Anneleri çocukları ile sarılı halde buluyordum

Dört gruba ayrılıp arama kurtarma çalışmaların başladık. İnsanlar zaten çığlık çığlığaydı. Çocuklarını arayan insanlar, kan içinde bağıranlar ve enkaz altından çıkan sesler ile her tarafta büyük bir bağırış vardı. Elimizde sadece çekiç, levye ve keski vardı. Biz bu kadar ciddi bir yıkımla karşılaşacağımızı bilmiyorduk. 12 saat Samandağ’da arama kurtarma çalışmalarına yardım ettim. Çoğu insan ölüydü, ölüleri de çıkarmaya çalıştık ama çıkarabileceğimiz hiçbir şey yoktu. Vinç yok, duvarlar ağır, kepçe yok. Anneleri çocukları ile sarılı halde buluyordum.

Kulağımda sadece insanların çığlığı vardı

Bir süre sonra kardeşimin enkaz altında kaldığını öğrendiğimde Antakya’ya gitmeye çalıştık. İnsanların hepsi delirmiş gibiydi herkes bir şey yapmaya çalışıyordu. Yolların hepsi çökmüştü, Antakya merkez buradan daha köyüydü. Benim kardeşimin cenazesine ulaşmam 4 gün sürdü. Neden çünkü vinç yoktu, hiçbir ekip ya da yetkili yoktu. AFAD merkezi kaos gibiydi, hiçbir yetkiliye ulaşamadık. Bir buçuk gün boyunca ben enkazı kaldırmak için araç aradım. O 4 gün boyunca kulağımda sadece insanların çığlığı vardı. Çığlık duymadığım yerde bile o sesi duyuyordum. Biz orada beklerken hastaneden sürekli cenaze çıkarılıyordu. En son bir vincin önüne atlatıp yalvardım. Onlar ‘yok’ deyince aracın önüne uzandım. Daha sonra yardıma geldiler, 4’üncü günün sonunda iki yakınım sağ çıkarıldı.

Bir insan ölüsünü buldu diye sevinir mi?

O süreçte çok duygu odaklı davranamıyorsun.
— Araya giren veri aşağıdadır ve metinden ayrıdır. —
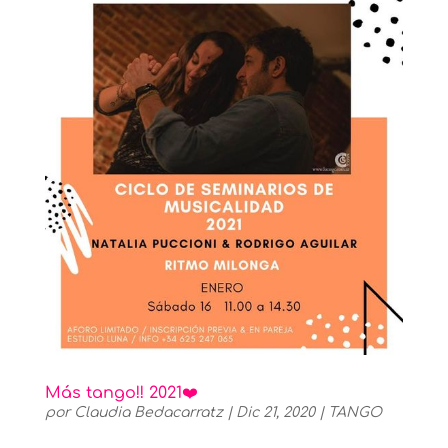
Más tango!! 2021❤️
por
Claudia Bedacarratz
|
Dic 21, 2020
|
TANGO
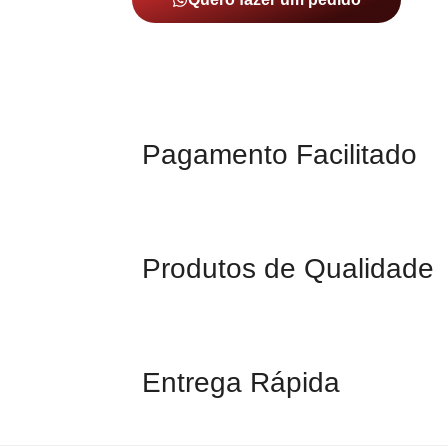
Pagamento Facilitado
Produtos de Qualidade
Entrega Rápida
O anda ağlayamaz ya da acını yaşayamazsın o an korkamazsın. Ben aylarca korkmadım, aylarca ağlayamadım. Çünkü yapmamız gereken çok şey vardı. O enkazda bizimkilerin komşularını çıkardık. Babaları hemen yanı başımızda bekliyordu, yaşamını yitiren kızı ve torununu ona teslim etmeden önce streç filmle toplamaya çalıştım. O kadar kötüydü ki battaniyeye o şekilde koyup verdik. Kardeşimi bulup çıkardığımızda, insanlara göre cenazemizi erken çıkardık. Bir insan ölülerini buldu diye sevinir mi? Ya da kokmadan çıkarabildiğine sevinebilir mi? Ben kardeşimin beni beklediğini biliyordum. Onu bulurdum çünkü bırakmazdım. Sonrasında savcılık izni gereği cenazemizi defnetmek istedik. Cenaze aracı bulamadık.
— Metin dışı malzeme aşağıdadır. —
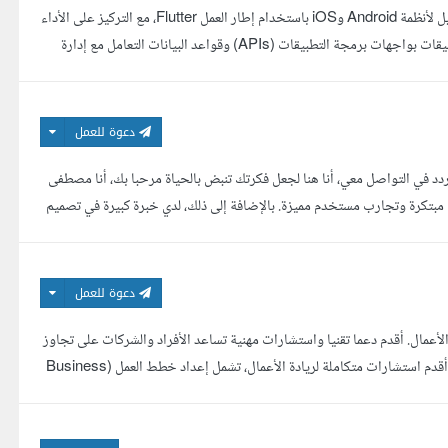
مطور تطبيقات موبايل باستخدام Flutter أمتلك خبرة قوية في تطوير تطبيقات الموبايل لأنظمة Android وiOS باستخدام إطار العمل Flutter، مع التركيز على الأداء
العالي وتجربة المستخدم المميزة. تطوير واجهات مستخدم تفاعلية وعصرية ربط التطبيقات بواجهات برمجة التطبيقات (APIs) وقواعد البيانات التعامل مع إدارة
دعوة للعمل
دد في التواصل معي، أنا هنا لجعل فكرتك تنبض بالحياة مرحبا بك، أنا مصطفى
مبتكرة وتجارب مستخدم مميزة. بالإضافة إلى ذلك، لدي خبرة كبيرة في تصميم
دعوة للعمل
عمال. أقدم دعما تقنيا واستشارات مهنية تساعد الأفراد والشركات على تجاوز
التحديات في مجالات البرمجة، تطوير التطبيقات، تشغيل الأنظمة، وتحسين الأداء. كما أقدم استشارات متكاملة لريادة الأعمال، تشمل إعداد خطط العمل (Business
Cenazeleri defnetmek için 6 saat savcı bekledik

Küçük bir pikabın arkasına 5 cenazemizi yerleştirdik. Toparlayıp mezarlığa öyle götürdük. O cenazeleri defnetmek için 6 saat savcı bekledik biz. Saat 4’te çıkardığımız cenazelerimizi 11’de defnedebildik. Ve cenazeler şişiyordu, bizler şişen o cenazelerin kokmaması için iğne kullanıyorduk. Hayatta ölüm korkum yok, cenazeden de korkan bir insan olmadım. O gece insanlar kefen bulamadı. Ben ömrümün sonuna kadar cenazesini motorunun ya da arabasının arkasına koyup getirenlere yardım ettiğimi asla unutmayacağım.

Arama kurtarma değil cenazeleri bulma çalışması devam etti

O dönem herkes bizim ceset koktuğumuzu söylüyordu. Bize yaklaşan insanlar kusuyordu. Ama öyle bir şey değil bu, o an bunu düşünmüyorsun zaten. Bir görevin var ve onu yapıyorsun. Cenazemizi defnettikten sonra ne yapmamız gerektiğini düşünmeye başladık. Hayatta kalmamız lazım, insanlar fütursuzca oradan oraya koşturuyordu. Depremden geriye kalan insanların hayatta kalmaya çalışmaları da verdikleri mücadele de bir mucize. En çok saygıyı buradaki insanlar hak ediyor. Biz burada yardımları dağıtmaya devam ederken, ilçede hala cenazelerimize ulaşamadığımız zamanlarımız vardı. Samandağ’da arama kurtarma değil, cenaze bulma çalışması 16’ncı güne kadar devam etti.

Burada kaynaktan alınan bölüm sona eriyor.